Empezó a moverse hacia la salida del bosque y solo había dado cinco pasos cuando escuchó la voz ansiosa de Marcello.
—¡Glow! —Marcello gritó.
Elliana se volteó inmediatamente para ver qué pasaba, sus cejas ascendiendo en una ligera sorpresa cuando vio a Glow apuntándole con un puñal. Elliana confiaba lo suficiente en Glow como para que no le hiciera nada, sin embargo, sus ojos ciertamente se agrandaron cuando Glow apuntó ese cuchillo hacia su propio pecho.
—Si nos dejas, nos mataremos —firmó Glow apresuradamente, y los ojos de Elliana se oscurecieron.
—No harás nada como eso —la energía de Elliana comenzó a reaccionar cuando sintieron la mezcla de dolor y enojo cruzando el nivel óptimo de nuevo.
—Pruébame —firmó Glow, y Elliana suspiró antes de mirar hacia abajo a sus pies.
—¿Estás tratando de decir que ahora ustedes son como parásitos que no me dejarán? ¿No importa cuántas veces las patee, volverán a mí? —preguntó Elliana, y Glow asintió descaradamente, sus ojos llenos de resolución.
Ella miró detrás de Glow y vio a todas las chicas asintiendo con la cabeza. Elliana ya no sabía cómo seguir enojada con ellas.
—Volveré con ustedes, pero tienen que prometerme algo esta vez. La próxima vez que tengan un problema, me llamarán, y no pensarán en matarse hasta que yo sea quien les ordene hacerlo. Prométanme —dijo Elliana.
Glow asintió. Puso un dedo en su barbilla antes de poner su mano sobre la otra en un signo de promesa, y Elliana miró a las chicas que hicieron lo mismo.
—Estúpidas bitches —Elliana suspiró y extendió su mano, haciendo que Glow la abrazara de inmediato.
Ella la abrazó tan fuerte que Elliana sintió sus pulmones apretándose y le palmeó la espalda a Glow.
—Chica, no importa cuánto me ames, yo sigo siendo humana y tú eres una vampira —gruñó Elliana con dificultad. Glow la soltó, viendo sus piernas tímidamente con ojos grandes y avergonzados, haciendo suspirar a Elliana.
Ella miró a todas las chicas antes de jalar la cara de Glow hacia abajo y besar su frente por detrás de su bufanda.
—Ustedes son mi orgullo. No puedo dejar que les pase nada —susurró antes de caminar hacia Natasha, que todavía estaba sollozando y llorando, rompiendo aún más el corazón de Elliana.
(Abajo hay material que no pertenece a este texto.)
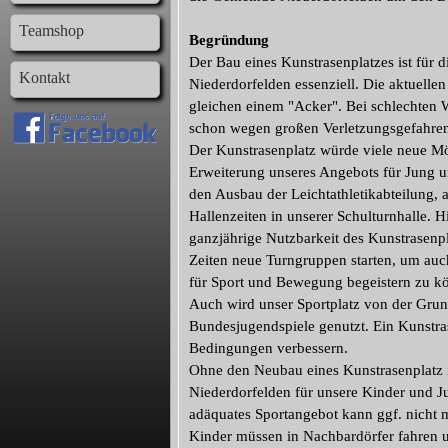
Teamshop
Begründung
Der Bau eines Kunstrasenplatzes ist für d
Kontakt
Niederdorfelden essenziell. Die aktuellen
gleichen einem "Acker". Bei schlechten W
schon wegen großen Verletzungsgefahren
Der Kunstrasenplatz würde viele neue Mö
Erweiterung unseres Angebots für Jung u
den Ausbau der Leichtathletikabteilung, a
Hallenzeiten in unserer Schulturnhalle. H
ganzjährige Nutzbarkeit des Kunstrasenp
Zeiten neue Turngruppen starten, um auch
für Sport und Bewegung begeistern zu k
Auch wird unser Sportplatz von der Gru
Bundesjugendspiele genutzt. Ein Kunstra
Bedingungen verbessern.
Ohne den Neubau eines Kunstrasenplatz i
Niederdorfelden für unsere Kinder und J
adäquates Sportangebot kann ggf. nicht
Kinder müssen in Nachbardörfer fahren u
—Está bien. Te perdono. Ahora levántate y abraza a tu líder —gruñó, pretendiendo estar levemente enojada, y Marcello se rió de ella, limpiándose la esquina de sus ojos mientras también se sentía emocional.
Alcinder, que observaba cómo todo se desarrollaba, dejó el bosque.
Cada vez. Se ha equivocado sobre ella cada vez.
Primero, cuando sospechó que ella era astuta y pretendía ser ignorante sobre las cosas, se equivocó, luego sobre su inocencia, y hoy sobre sus pensamientos monstruosos y su inhumanidad. Se ha equivocado en todo.
Nunca ha sentido tanto respeto por nadie en su vida, aparte de su madre. Suspiró, su corazón saltando un latido al pensar en que ella era tan inocente a pesar de cómo hacía las cosas.
Realmente es un ángel disfrazado —pensó Alcinder antes de usar su velocidad vampírica para alcanzar el coche para que ella no sospechara nada.